The shirker is not truly humble. The proper way of looking at life and the work of evangelism does not require that we give up our appreciation for excellence and settle for ineptitude and mediocrity. It does mean, however, that we must have the true humility to do a mediocre job at first while we are trying to improve our skills. It we try to excuse ourselves from the work of saving lost souls with "modest" remarks about our abilities. It is actually pride, not humility, that is holding us back: we do not want to be embarrassed, or do a job that would look inferior by comparison to someone else's work. In truth, there is no more proud of self-centered person than the fellow who will not do anything except what he can look good doing. And when it comes to the work of rescuing the perishing, it is a pity that the doing or not doing of so many things is determined by such considerations of ego. The truly humble person does not shirk work he needs to be involved in - he swallows his selfish pride enough to make a fool of himself, if need be, in the attempt to do something that is worth his effort.

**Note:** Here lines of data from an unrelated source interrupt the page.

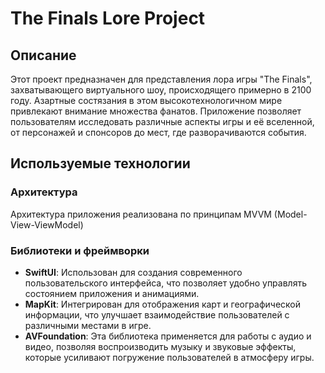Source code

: # The Finals Lore Project

## Описание

Этот проект предназначен для представления лора игры "The Finals", захватывающего виртуального шоу, происходящего примерно в 2100 году. Азартные состязания в этом высокотехнологичном мире привлекают внимание множества фанатов. Приложение позволяет пользователям исследовать различные аспекты игры и её вселенной, от персонажей и спонсоров до мест, где разворачиваются события.

## Используемые технологии

### Архитектура

Архитектура приложения реализована по принципам MVVM (Model-View-ViewModel)

### Библиотеки и фреймворки

- **SwiftUI**: Использован для создания современного пользовательского интерфейса, что позволяет удобно управлять состоянием приложения и анимациями.
- **MapKit**: Интегрирован для отображения карт и географической информации, что улучшает взаимодействие пользователей с различными местами в игре.
- **AVFoundation**: Эта библиотека применяется для работы с аудио и видео, позволяя воспроизводить музыку и звуковые эффекты, которые усиливают погружение пользователей в атмосферу игры.
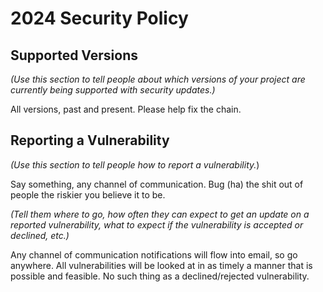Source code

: # 2024 Security Policy

## Supported Versions

_(Use this section to tell people about which versions of your project are
currently being supported with security updates.)_

All versions, past and present. Please help fix the chain.

## Reporting a Vulnerability

_(Use this section to tell people how to report a vulnerability._)

Say something, any channel of communication. Bug (ha) the shit out of people the riskier you believe it to be.

_(Tell them where to go, how often they can expect to get an update on a
reported vulnerability, what to expect if the vulnerability is accepted or
declined, etc.)_

Any channel of communication notifications will flow into email, so go anywhere. All vulnerabilities will be looked at in as timely a manner that is possible and feasible. No such thing as a declined/rejected vulnerability. 
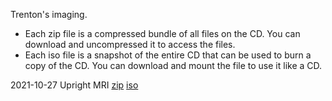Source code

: 
Trenton's imaging.

- Each zip file is a compressed bundle of all files on the CD. You can download and uncompressed it to access the files.
- Each iso file is a snapshot of the entire CD that can be used to burn a copy of the CD. You can download and mount the file to use it like a CD.

2021-10-27 Upright MRI [zip](https://www.dropbox.com/s/v0kn9niiysns0md/Upright%20MRI.zip?dl=0) [iso](https://www.dropbox.com/s/xk7gy7e5wm3koam/Upright%20MRI.iso?dl=0)




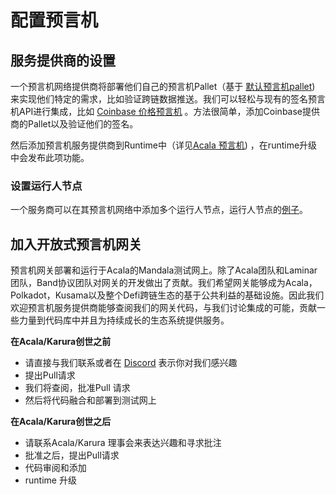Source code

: # 配置预言机

## 服务提供商的设置

一个预言机网络提供商将部署他们自己的预言机Pallet（基于 [默认预言机pallet](https://github.com/open-web3-stack/open-runtime-module-library/tree/master/oracle)) 来实现他们特定的需求，比如验证跨链数据推送。我们可以轻松与现有的签名预言机API进行集成，比如 [Coinbase 价格预言机](https://blog.coinbase.com/introducing-the-coinbase-price-oracle-6d1ee22c7068) 。方法很简单，添加Coinbase提供商的Pallet以及验证他们的签名。

然后添加预言机服务提供商到Runtime中（详见[Acala 预言机](https://github.com/AcalaNetwork/Acala/blob/master/runtime/mandala/src/lib.rs#L447)) ，在runtime升级中会发布此项功能。

### 设置运行人节点

一个服务商可以在其预言机网络中添加多个运行人节点，运行人节点的[例子](https://github.com/laminar-protocol/oracle-server)。

## 加入开放式预言机网关

预言机网关部署和运行于Acala的Mandala测试网上。除了Acala团队和Laminar团队，Band协议团队对网关的开发做出了贡献。我们希望网关能够成为Acala，Polkadot，Kusama以及整个Defi跨链生态的基于公共利益的基础设施。因此我们欢迎预言机服务提供商能够查阅我们的网关代码，与我们讨论集成的可能，贡献一些力量到代码库中并且为持续成长的生态系统提供服务。&#x20;

&#x20;**在Acala/Karura创世之前**

* 请直接与我们联系或者在 [Discord](https://discord.gg/vdbFVCH) 表示你对我们感兴趣
* 提出Pull请求
* 我们将查阅，批准Pull 请求
* 然后将代码融合和部署到测试网上&#x20;

**在Acala/Karura创世之后**

* 请联系Acala/Karura 理事会来表达兴趣和寻求批注
* 批准之后，提出Pull请求
* 代码审阅和添加
* runtime 升级
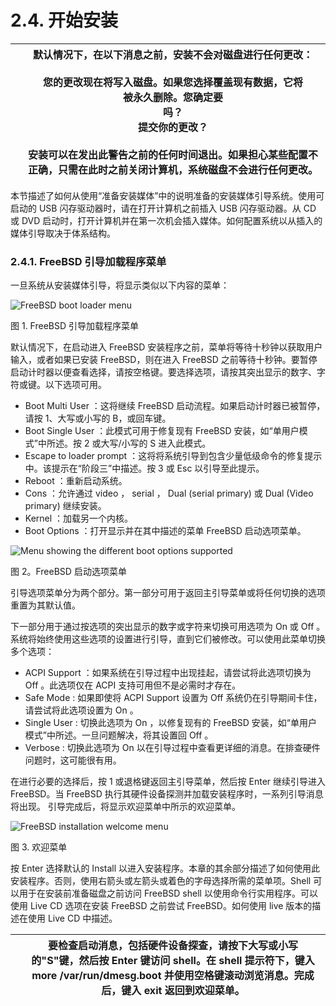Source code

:# 2.4. 开始安装

|  | 默认情况下，在以下消息之前，安装不会对磁盘进行任何更改：<br /><br />您的更改现在将写入磁盘。如果您选择覆盖现有数据，它将<br />被永久删除。您确定要<br />吗？<br /> 提交你的更改？<br /><br />安装可以在发出此警告之前的任何时间退出。如果担心某些配置不正确，只需在此时之前关闭计算机，系统磁盘不会进行任何更改。 |
| -- | --------------------------------------------------------------------------------------------------------------------------------------------------------------------------------------------------------------------------------------------------------------------------------------- |

本节描述了如何从使用“准备安装媒体”中的说明准备的安装媒体引导系统。使用可启动的 USB 闪存驱动器时，请在打开计算机之前插入 USB 闪存驱动器。从 CD 或 DVD 启动时，打开计算机并在第一次机会插入媒体。如何配置系统以从插入的媒体引导取决于体系结构。

### 2.4.1. FreeBSD 引导加载程序菜单

一旦系统从安装媒体引导，将显示类似以下内容的菜单：

![FreeBSD boot loader menu](https://docs.freebsd.org/images/books/handbook/bsdinstall/bsdinstall-newboot-loader-menu.png)

图 1. FreeBSD 引导加载程序菜单

默认情况下，在启动进入 FreeBSD 安装程序之前，菜单将等待十秒钟以获取用户输入，或者如果已安装 FreeBSD，则在进入 FreeBSD 之前等待十秒钟。要暂停启动计时器以便查看选择，请按空格键。要选择选项，请按其突出显示的数字、字符或键。以下选项可用。

* Boot Multi User ：这将继续 FreeBSD 启动流程。如果启动计时器已被暂停，请按 1、大写或小写的 B，或回车键。
* Boot Single User ：此模式可用于修复现有 FreeBSD 安装，如“单用户模式”中所述。按 2 或大写/小写的 S 进入此模式。
* Escape to loader prompt ：这将将系统引导到包含少量低级命令的修复提示中。该提示在“阶段三”中描述。按 3 或 Esc 以引导至此提示。
* Reboot ：重新启动系统。
* Cons ：允许通过 video ， serial ， Dual (serial primary) 或 Dual (Video primary) 继续安装。
* Kernel ：加载另一个内核。
* Boot Options ：打开显示并在其中描述的菜单 FreeBSD 启动选项菜单。

![Menu showing the different boot options supported](https://docs.freebsd.org/images/books/handbook/bsdinstall/bsdinstall-boot-options-menu.png)

图 2。FreeBSD 启动选项菜单

引导选项菜单分为两个部分。第一部分可用于返回主引导菜单或将任何切换的选项重置为其默认值。

下一部分用于通过按选项的突出显示的数字或字符来切换可用选项为 On 或 Off 。系统将始终使用这些选项的设置进行引导，直到它们被修改。可以使用此菜单切换多个选项：

* ACPI Support ：如果系统在引导过程中出现挂起，请尝试将此选项切换为 Off 。此选项仅在 ACPI 支持可用但不是必需时才存在。
* Safe Mode : 如果即使将 ACPI Support 设置为 Off 系统仍在引导期间卡住，请尝试将此选项设置为 On 。
* Single User : 切换此选项为 On ，以修复现有的 FreeBSD 安装，如“单用户模式”中所述。一旦问题解决，将其设置回 Off 。
* Verbose : 切换此选项为 On 以在引导过程中查看更详细的消息。在排查硬件问题时，这可能很有用。

在进行必要的选择后，按 1 或退格键返回主引导菜单，然后按 Enter 继续引导进入 FreeBSD。当 FreeBSD 执行其硬件设备探测并加载安装程序时，一系列引导消息将出现。 引导完成后，将显示欢迎菜单中所示的欢迎菜单。

![FreeBSD installation welcome menu](https://docs.freebsd.org/images/books/handbook/bsdinstall/bsdinstall-choose-mode.png)

图 3. 欢迎菜单

按 Enter 选择默认的 Install 以进入安装程序。本章的其余部分描述了如何使用此安装程序。否则，使用右箭头或左箭头或着色的字母选择所需的菜单项。Shell 可以用于在安装前准备磁盘之前访问 FreeBSD shell 以使用命令行实用程序。可以使用 Live CD 选项在安装 FreeBSD 之前尝试 FreeBSD。如何使用 live 版本的描述在使用 Live CD 中描述。

|  | 要检查启动消息，包括硬件设备探查，请按下大写或小写的"S"键，然后按 Enter 键访问 shell。在 shell 提示符下，键入 more /var/run/dmesg.boot 并使用空格键滚动浏览消息。完成后，键入 exit 返回到欢迎菜单。 |
| -- | ----------------------------------------------------------------------------------------------------------------------------------------------------------------------------------------------------- |

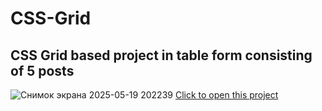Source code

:# CSS-Grid
## CSS Grid based project in table form consisting of 5 posts
![Снимок экрана 2025-05-19 202239](https://github.com/user-attachments/assets/00a2caa5-d013-457d-a941-caed568902b8)
[Click to open this project]([https://glinskiarseni.github.io/CSS-Grid/])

The Lord is looking for people who will try. Isaiah had the correct view of matters when he responded to the Lord's call for a messenger, "Here am I! Send me" (Isaiah 6:8). He evidently understood this truth: the Lord is not looking for people who can do everything; He is looking for people who will try to do anything. In nearly every congregation, there is a handful of Christians who understand this and are busy doing whatever they have the opportunity to do in evangelism. They are indeed refreshing to all who have the privilege of working with them. They can always be counted on, regardless of the nature of the work, to try. They are like the woman whom the Lord praised with the simple words: "She has done what she could" (Mark 14:8). They are not always the multi-talented, conspicuously-gifted ones, and they never sound a trumpet to call attention to their work. They are just workers, having placed no restrictions on the nature of the work they are willing to attempt in the salvation of other people's souls.

Our quibbles about our little ability to participate in the work of evangelism actually place the emphasis in the wrong place anyway. The whole subject of evangelism has to do with what the Lord can accomplish, not what we can. Whether any of us do things in a "big" or "little" way, the fact remains that the Lord is He who supplies the sufficiency (II Corinthians 3:5). The work stands or falls with His adequacy, not our own. In fact, it is actually more difficult when we are "strong" to do our work as it should be done. When we are full of a sense of our own strength and know-how, that is the time when we are least in touch with the Source of true strength (II Corinthians 12:10). But the Lord is never more pleased than when we do what we can with limited resources. He said that the poor widow who put her last two mites into the temple treasury had "put in more than all" (Mark 2:42-43). Do we fail to see the point that when we have given ourselves to the Lord, He is greatly pleased with whatever "little" help we can give in His work - if we will go ahead and do the best we can (II Corinthians 8:1-5)?

Most of us could do with a keener awareness that, after all, the Lord has called us to serve, not to be served. As servants, we are to be at the beck and call of our Master, ready to be used in whatever way He may need us, without regard to whether our efforts may suffer by comparison to someone else's. It is not our prerogative as servants to decline work assigned by our Master, or to question His judgment in assigning it to us rather than to some other servant. If what our Master needs in the work of evangelism is something we can only do badly at present, then the Master's work is worth doing "badly." And if we hope ever to get past the point of being bunglers in the things of the Lord, we had better do the best job we can of bungling right now - rather than doing nothing at all. If we wish greater opportunities for service tomorrow, we have no choice but to do our utmost with the little ones we have today. Jesus said, "He who is faithful in what is least is faithful also in much; and he who is unjust in what is least is unjust also in much" (Luke 16:10).